Americans smile all the time because not smiling is RUDE and god forbid if you don’t smile back at the stranger in the elevator/grocery line/sidewalk. Always say ‘thank you’ and ‘sorry’. It was so hard for me to accept these gestures from people I am completely unfamiliar with that it made me introverted. Small talk is a part of being polite, and the more masterful you are at it the better connections you can make which is crucial for your carrier. Examples of small talk topics: weekend plans, pets, children, food. I have a trick for this matter. When I need to go to a place where I have to meet a lot of new people and make small talk to them, I wear something interesting, like a button-up shirt with cat silhouettes instead of polka dots, or my smartwatch displays time in a funny manner ‘four stinking twenty-five’. You can think of a piece of your own that can reflect your personality, but it must be a conversation starter.

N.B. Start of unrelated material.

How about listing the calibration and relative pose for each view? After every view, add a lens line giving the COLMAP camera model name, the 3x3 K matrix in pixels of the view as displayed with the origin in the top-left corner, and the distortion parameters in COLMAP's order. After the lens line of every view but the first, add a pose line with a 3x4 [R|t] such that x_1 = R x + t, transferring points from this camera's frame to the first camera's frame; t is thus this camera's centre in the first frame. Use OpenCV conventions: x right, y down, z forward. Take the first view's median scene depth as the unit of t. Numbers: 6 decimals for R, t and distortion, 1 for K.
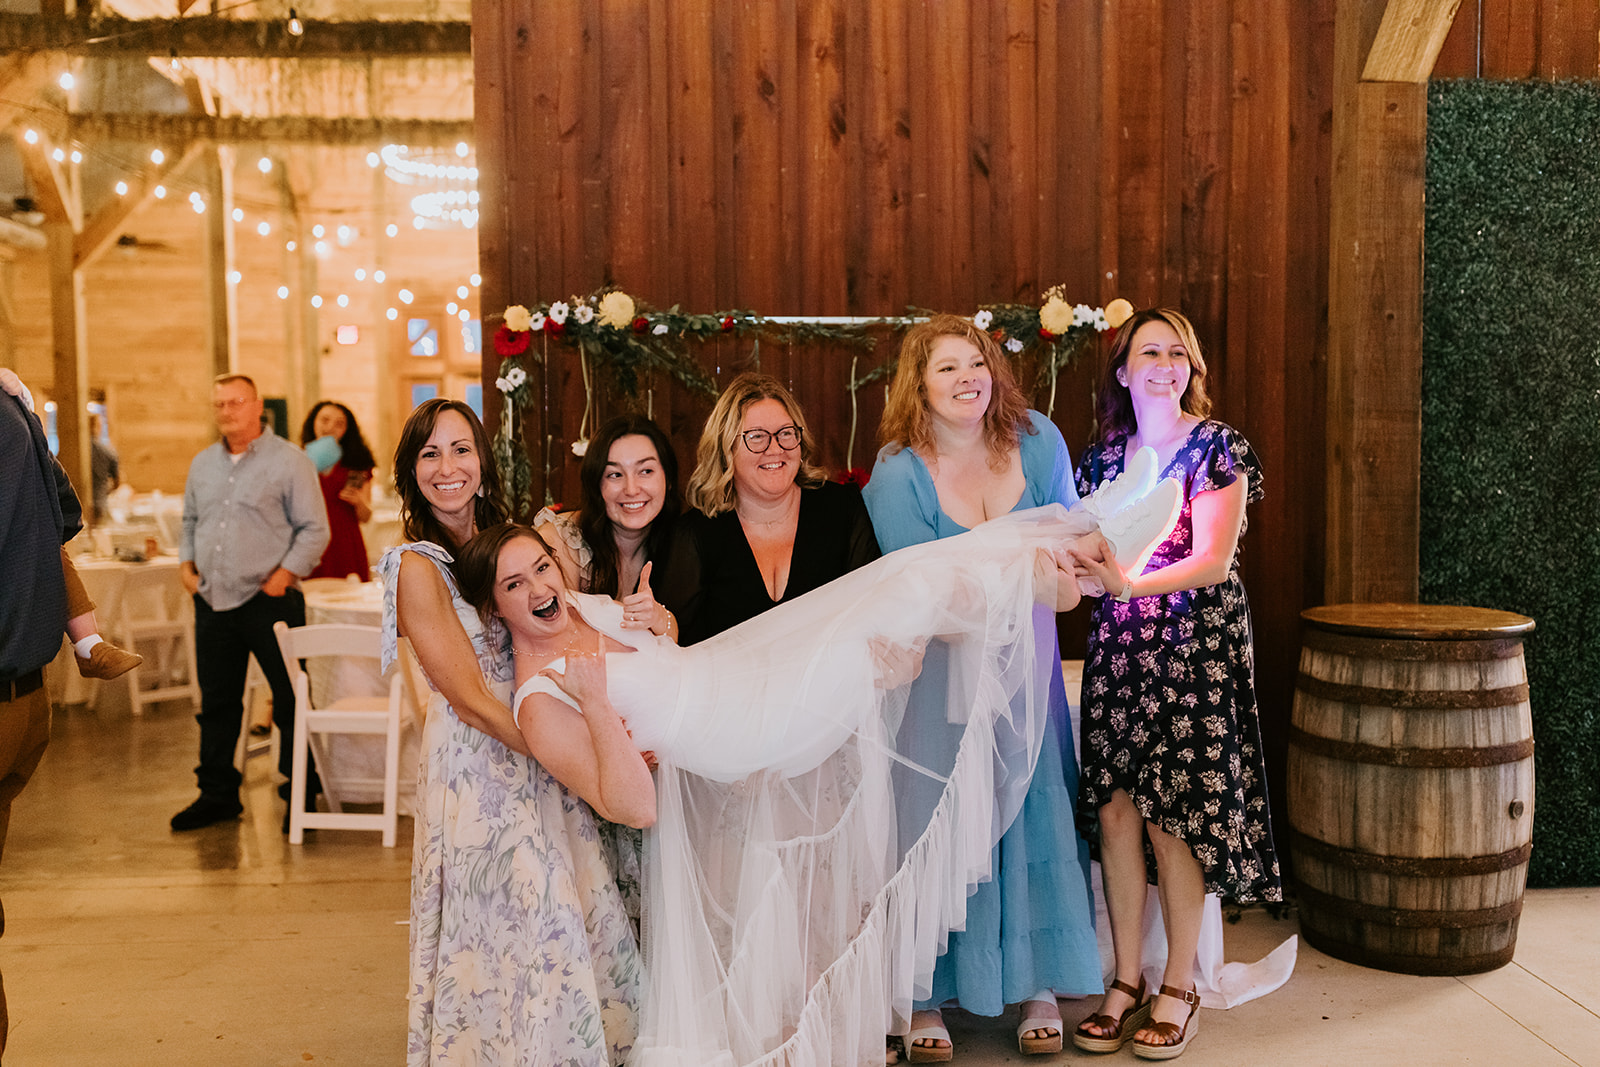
lens RADIAL K [[1541.5, 0, 795.9], [0, 1541.5, 541.0], [0, 0, 1]] dist [0.007441, 0.004942]
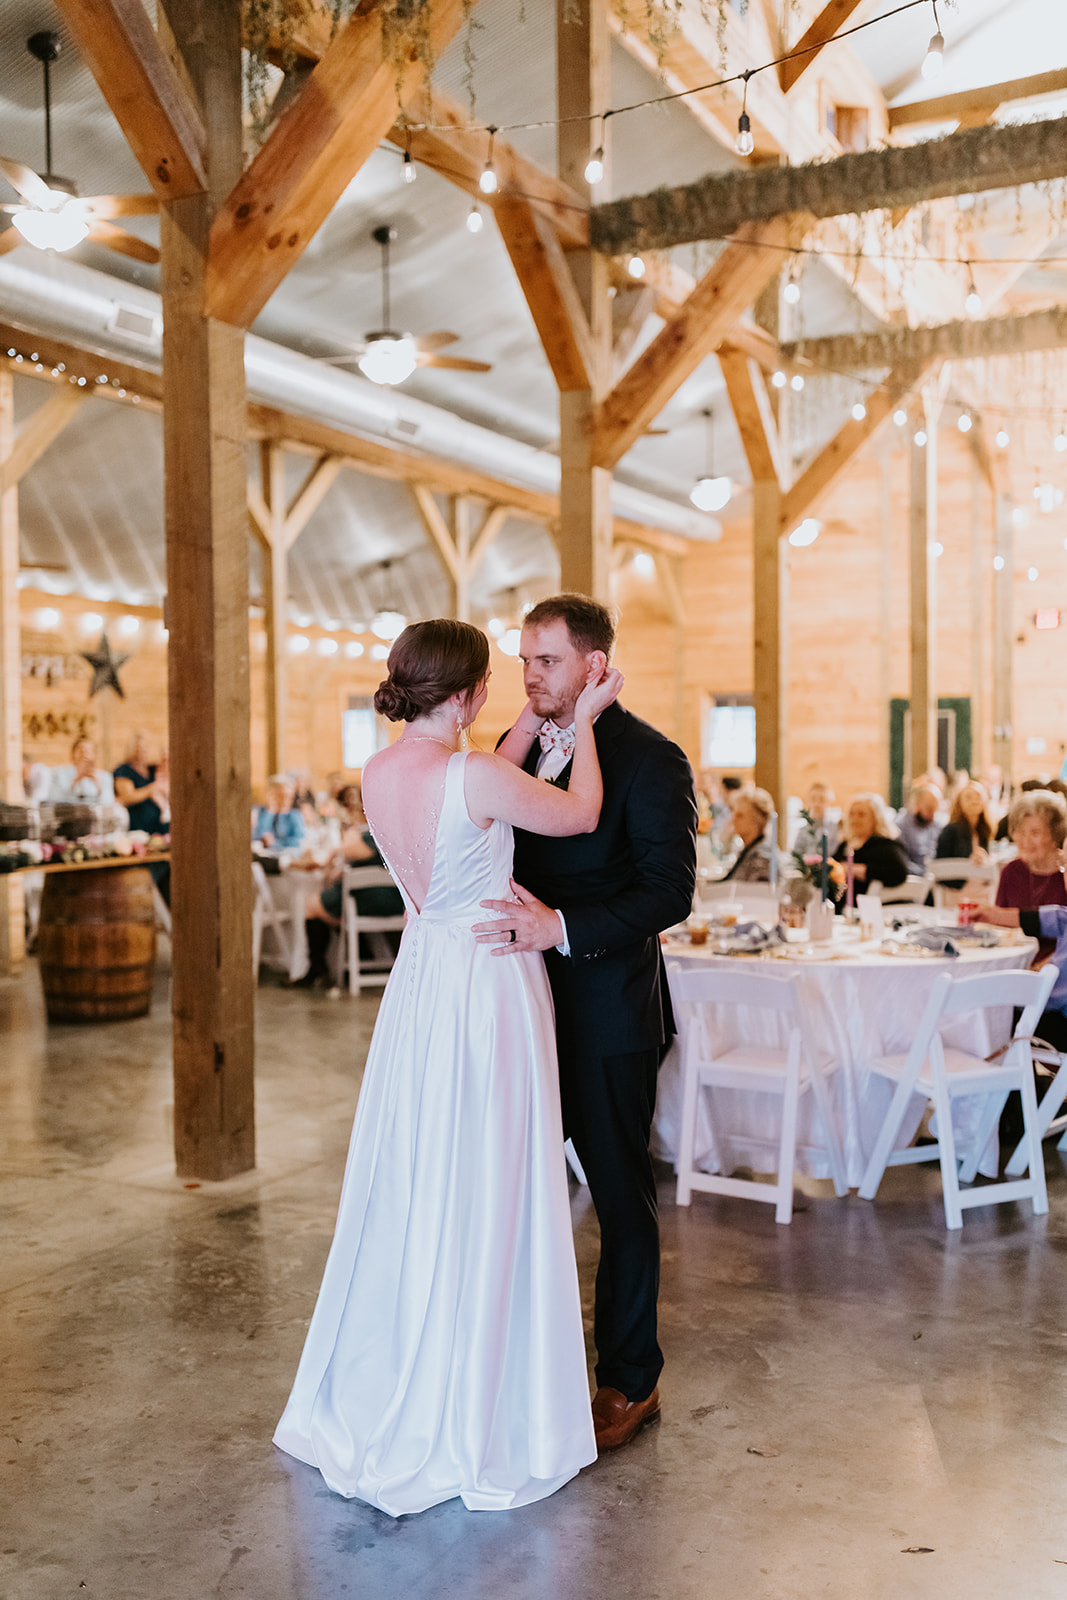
lens RADIAL K [[1643.6, 0, 524.3], [0, 1643.6, 884.8], [0, 0, 1]] dist [0.011028, -0.005801]
pose [[0.851475, 0.043301, -0.522604, -0.082799], [-0.032853, 0.999032, 0.029249, -0.009809], [0.523365, -0.007736, 0.852073, 0.131521]]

Money. Rule number one: don’t talk about your salary and don’t ask people about theirs. It is considered rude. The only appropriate time you can talk about it is when you are offered a job and during your annual performance reviews (always request them from your supervisors – this is how you ask for a raise). Finances for me is something very intriguing, almost sacred knowledge. When I was first invited to sit at the financial meeting, I was super nervous and excited. I really wanted to know the numbers that stood behind architecture.

Politics
Everyone has an opinion in political subject, and it might be very different from yours, so I realized that the best solution to avoid any conflict is to never talk about it (just like about money). I would also recommend not to talk or develop the subject of politics of your home country. It would be safer that way, there is no place for a heated argument in the workplace.

Religion

Since I touched the subject of politics, it makes sense to mention religion. Most Americans are quite religious, and the religions that are practiced are numerous. For me, religion and faith are very intimate and I feel uncomfortable talking to anyone about it. However, I am not a fan of some religious practices, I don’t express my opinion on any religion in the working setting. However, some religious Americans will try to make you go to their church (which I see as an intrusion to my personal life), you will have to learn how to politely decline. Or if you are interested to learn about church communities in the United States it would be the best time. Also, through the church, you can make very useful connections and friends.

Unique personality

In the United States, unique personalities are praised and celebrated (Steve Jobs, Bill Gates, Elon Musk). People look up to them and try to stand out from the crowd. I came from the country where being weird or unique can be potentially punished, so it took me some time to warm up to the idea that yes, I can have that tape holder in the shape of the cat, no one will judge me. From my experience, people would much rather have a person on their team who has one of a kind personality that they enjoy than a person who feels dry but has more skill.

Being an immigrant

America is a very diverse country with people from all over the world. You are not alone. There are millions of people who have a life story like yours and who face very similar challenges as you do. Majority of citizens who were born in this country will not discriminate you because of your origins, however, I would be lying if I say that it wouldn’t be harder for you as an immigrant to succeed, just because you have less background here than people who were born and raised in the United States. Every immigrant must double their efforts to accomplish the same thing. I can say that all my hard work, my ambitions, and dedication paid off so far. Even in dark times, I kept trying. Be honest to yourself, make sure you did EVERYTHING you could in order to achieve your goal and become who you want to be.